##### SUPPLIED DATA #####

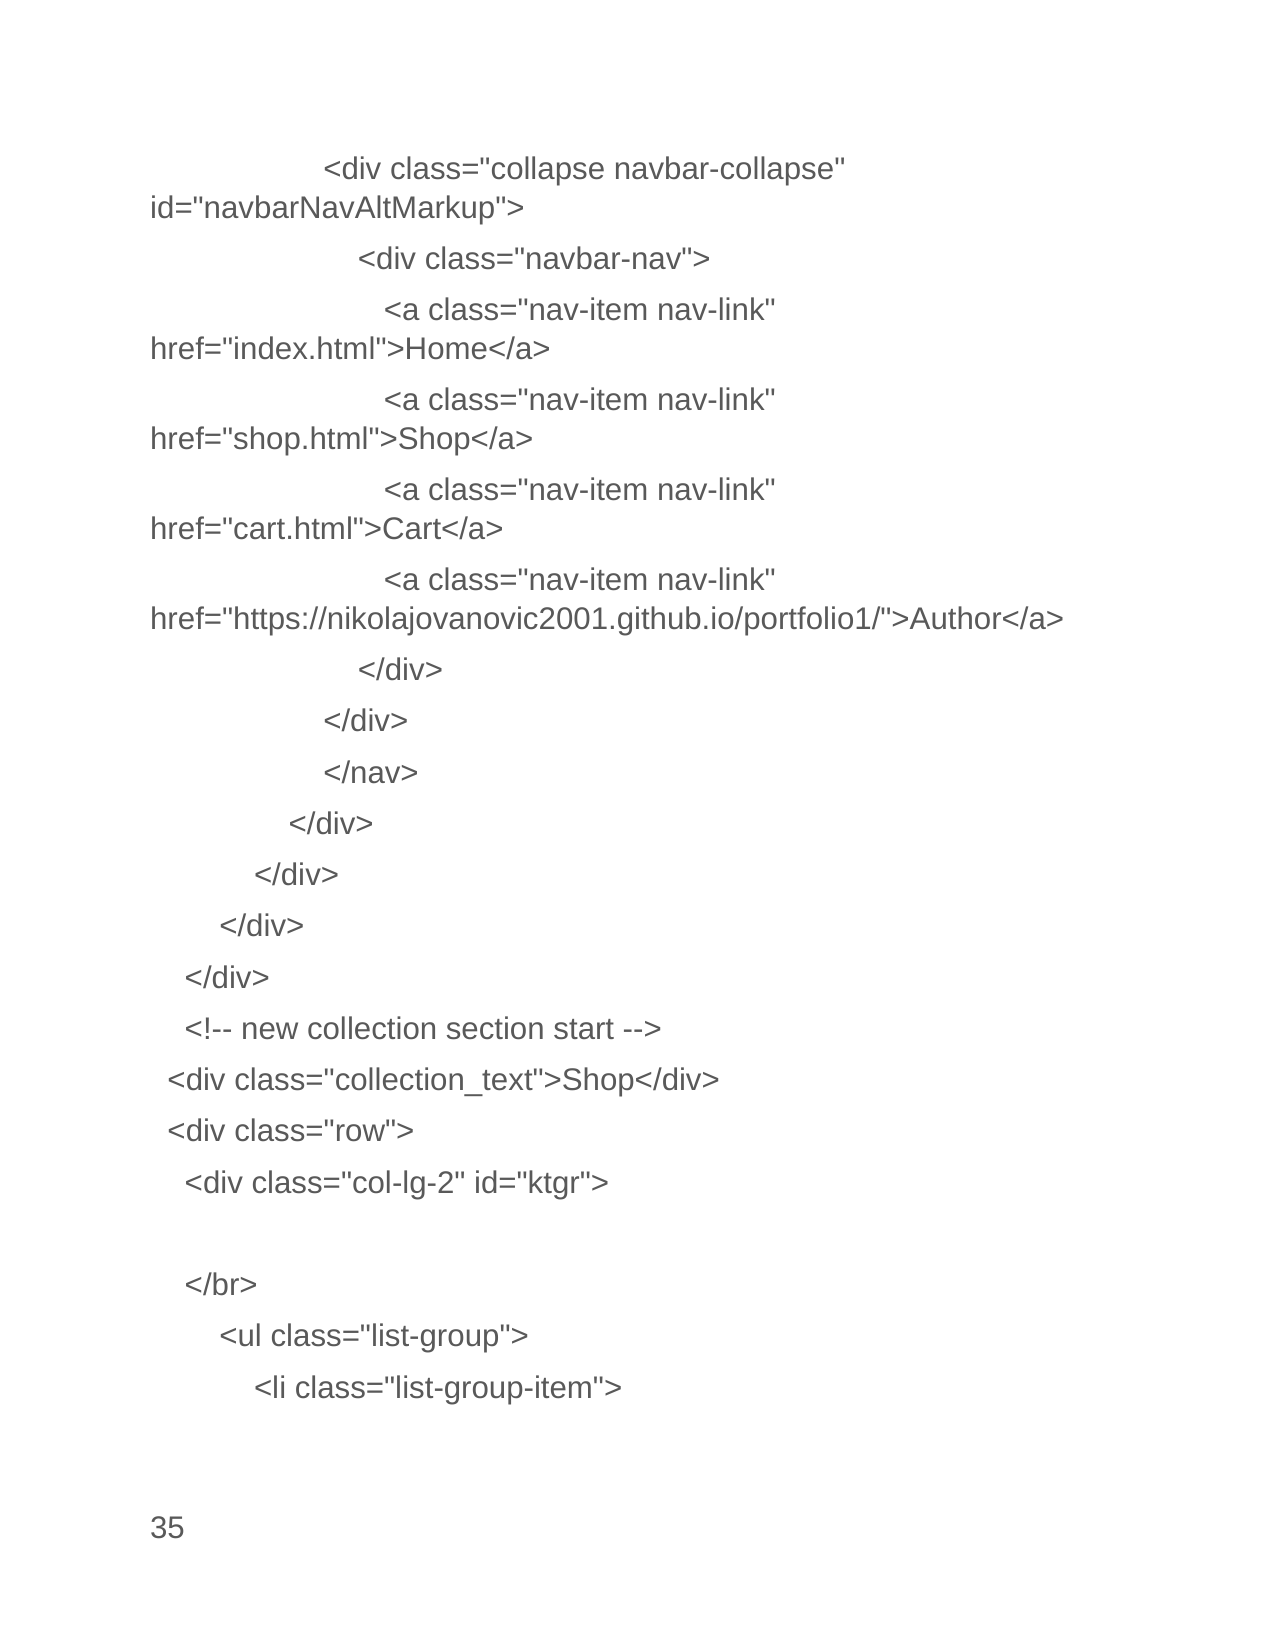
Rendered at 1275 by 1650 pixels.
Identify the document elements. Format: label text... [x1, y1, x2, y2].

text </div> [150, 959, 1125, 995]
text <div class="col-lg-2" id="ktgr"> [150, 1164, 1125, 1200]
text <ul class="list-group"> [150, 1317, 1125, 1353]
text </div> [150, 651, 1125, 687]
text </div> [150, 702, 1125, 738]
text <a class="nav-item nav-link" href="shop.html">Shop</a> [150, 381, 1125, 456]
text <div class="navbar-nav"> [150, 240, 1125, 276]
text </div> [150, 805, 1125, 841]
text <a class="nav-item nav-link" href="https://nikolajovanovic2001.github.io/portfolio1/">Author</a> [150, 561, 1125, 636]
text </div> [150, 856, 1125, 892]
text </div> [150, 907, 1125, 943]
text <div class="collection_text">Shop</div> [150, 1061, 1125, 1097]
text <li class="list-group-item"> [150, 1369, 1125, 1405]
text </nav> [150, 754, 1125, 790]
text <!-- new collection section start --> [150, 1010, 1125, 1046]
text <div class="collapse navbar-collapse" id="navbarNavAltMarkup"> [150, 150, 1125, 225]
text </br> [150, 1266, 1125, 1302]
text <a class="nav-item nav-link" href="index.html">Home</a> [150, 291, 1125, 366]
text <div class="row"> [150, 1112, 1125, 1148]
text <a class="nav-item nav-link" href="cart.html">Cart</a> [150, 471, 1125, 546]
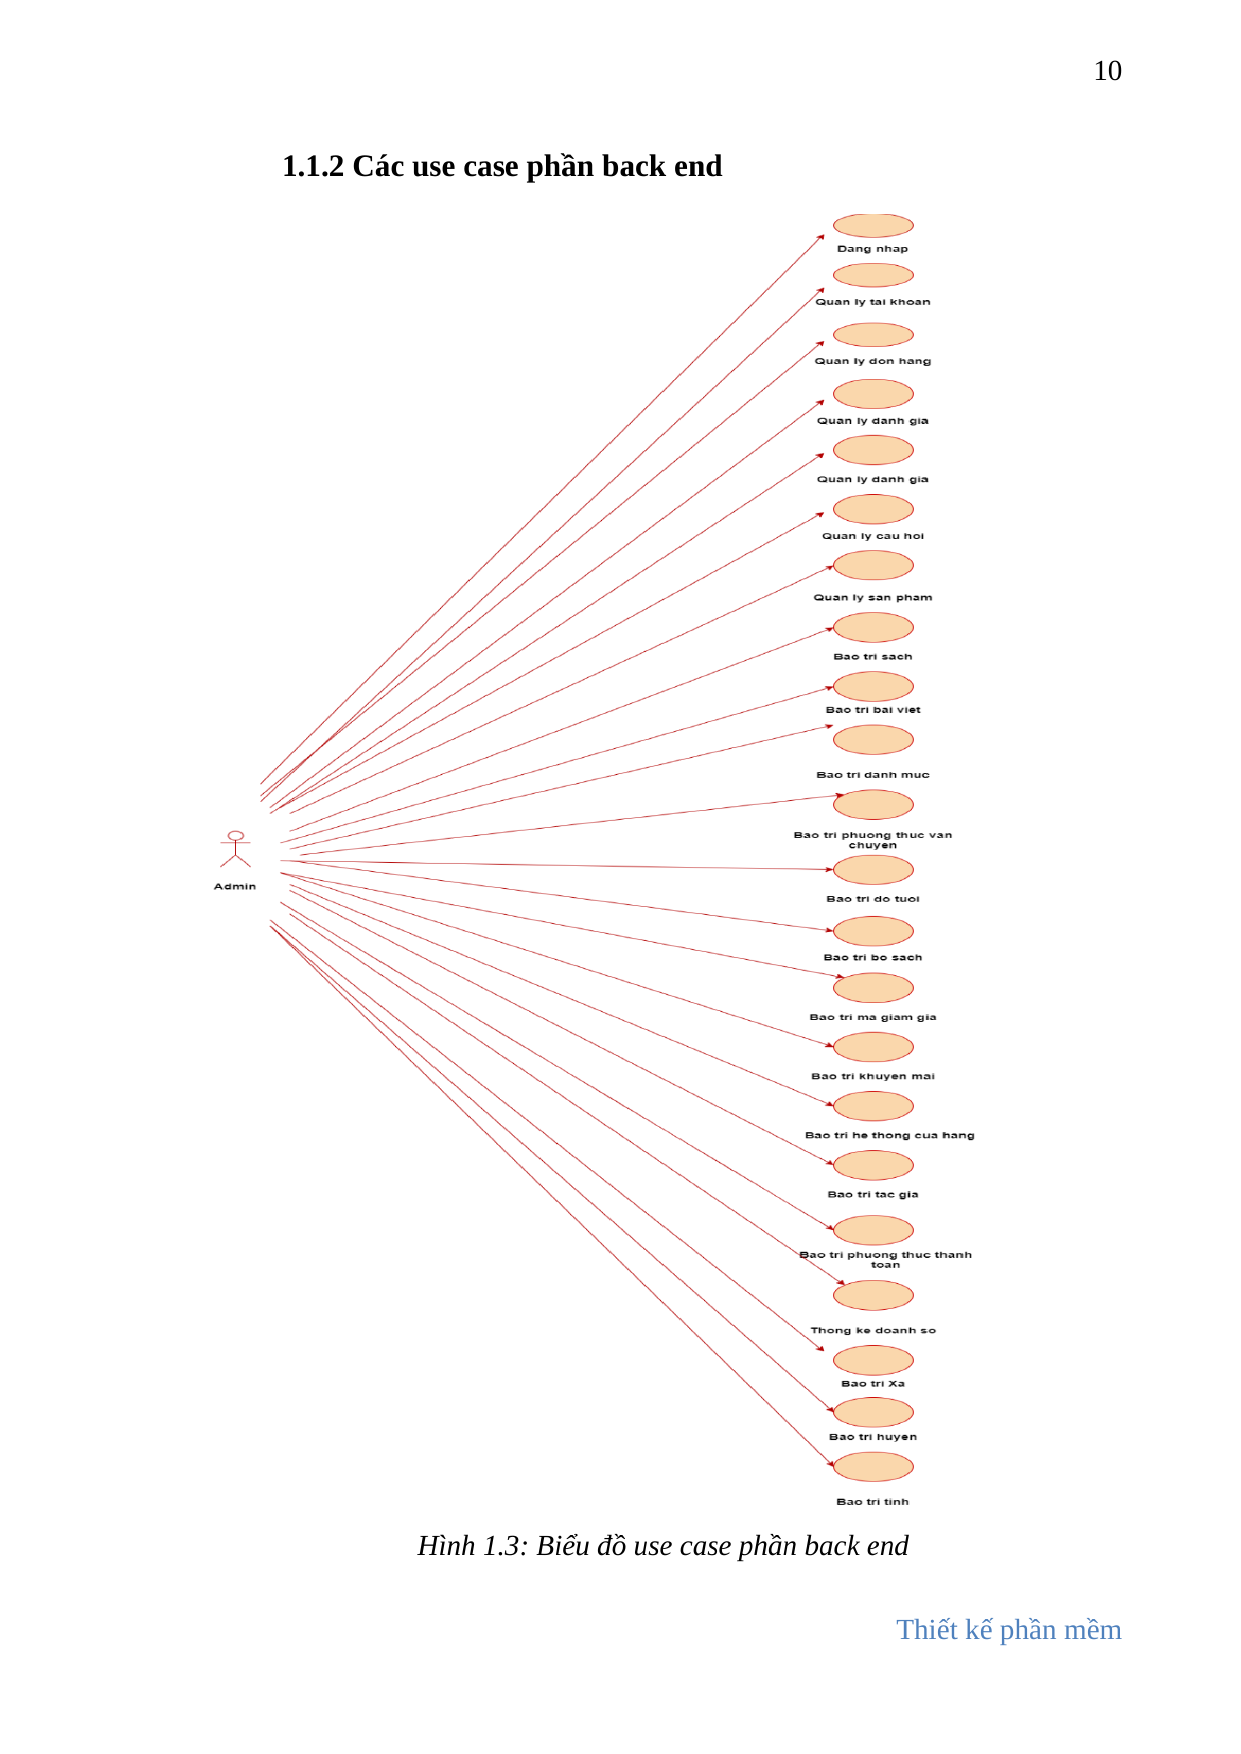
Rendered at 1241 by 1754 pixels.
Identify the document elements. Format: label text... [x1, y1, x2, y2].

text Hình 1.3: Biểu đồ use case phần back end [207, 1528, 1122, 1561]
picture [206, 214, 980, 1511]
subtitle 1.1.2 Các use case phần back end [207, 148, 1122, 184]
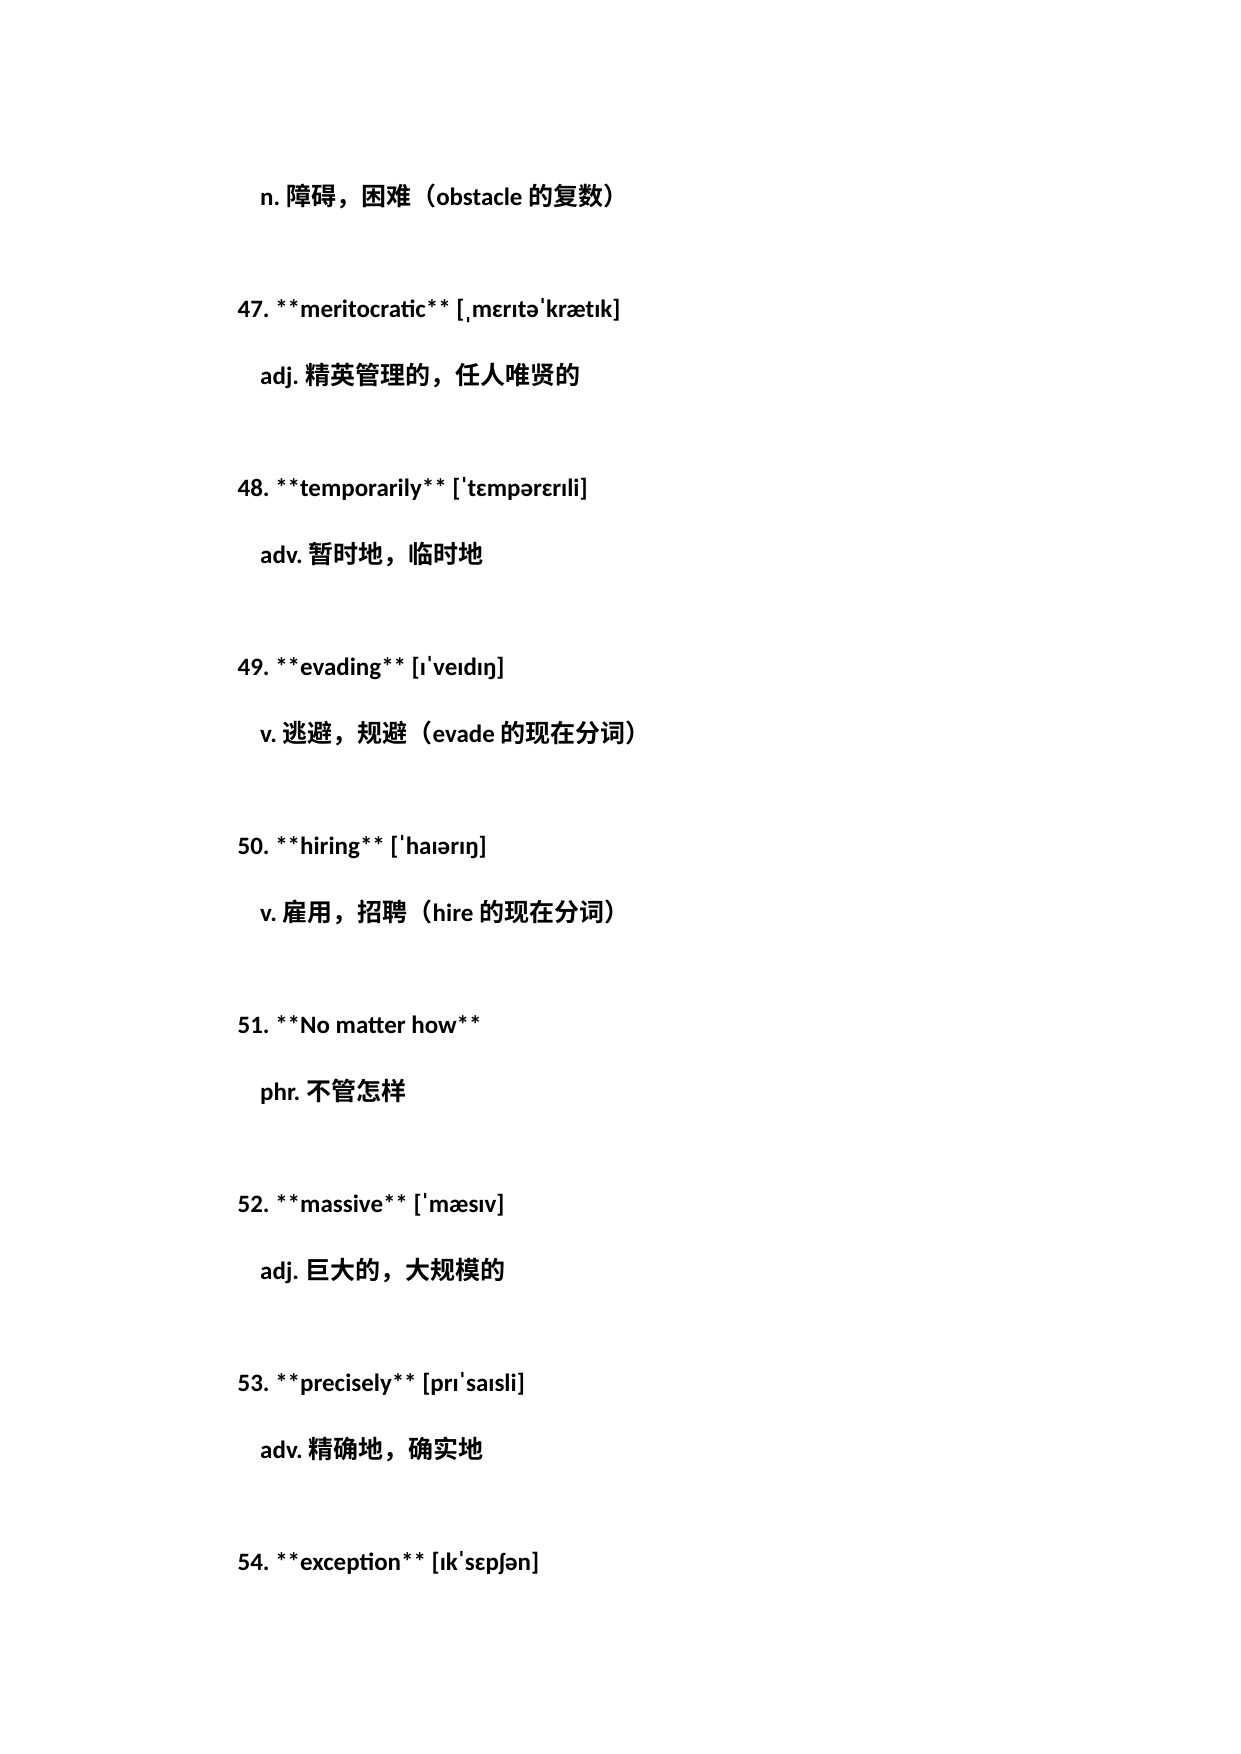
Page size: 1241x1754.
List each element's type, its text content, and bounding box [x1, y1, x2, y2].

#####

WORK REQUIRED: Skip every picture and transcribe the data above exactly.

SOLUTION:
Rendered at 1275 by 1650 pixels.
Identify the document elements. Format: label text... [x1, y1, x2, y2].

text </div> [150, 959, 1125, 995]
text <div class="col-lg-2" id="ktgr"> [150, 1164, 1125, 1200]
text <ul class="list-group"> [150, 1317, 1125, 1353]
text </div> [150, 651, 1125, 687]
text </div> [150, 702, 1125, 738]
text <a class="nav-item nav-link" href="shop.html">Shop</a> [150, 381, 1125, 456]
text <div class="navbar-nav"> [150, 240, 1125, 276]
text </div> [150, 805, 1125, 841]
text <a class="nav-item nav-link" href="https://nikolajovanovic2001.github.io/portfolio1/">Author</a> [150, 561, 1125, 636]
text </div> [150, 856, 1125, 892]
text </div> [150, 907, 1125, 943]
text <div class="collection_text">Shop</div> [150, 1061, 1125, 1097]
text <li class="list-group-item"> [150, 1369, 1125, 1405]
text </nav> [150, 754, 1125, 790]
text <!-- new collection section start --> [150, 1010, 1125, 1046]
text <div class="collapse navbar-collapse" id="navbarNavAltMarkup"> [150, 150, 1125, 225]
text </br> [150, 1266, 1125, 1302]
text <a class="nav-item nav-link" href="index.html">Home</a> [150, 291, 1125, 366]
text <div class="row"> [150, 1112, 1125, 1148]
text <a class="nav-item nav-link" href="cart.html">Cart</a> [150, 471, 1125, 546]
Rendered at 1241 by 1754 pixels.
Identify the document elements. Format: label text... [x1, y1, x2, y2].

text Hình 1.3: Biểu đồ use case phần back end [207, 1528, 1122, 1561]
picture [206, 214, 980, 1511]
subtitle 1.1.2 Các use case phần back end [207, 148, 1122, 184]
Page size: 1241x1754.
List each element's type, its text content, and bounding box [x1, y1, x2, y2].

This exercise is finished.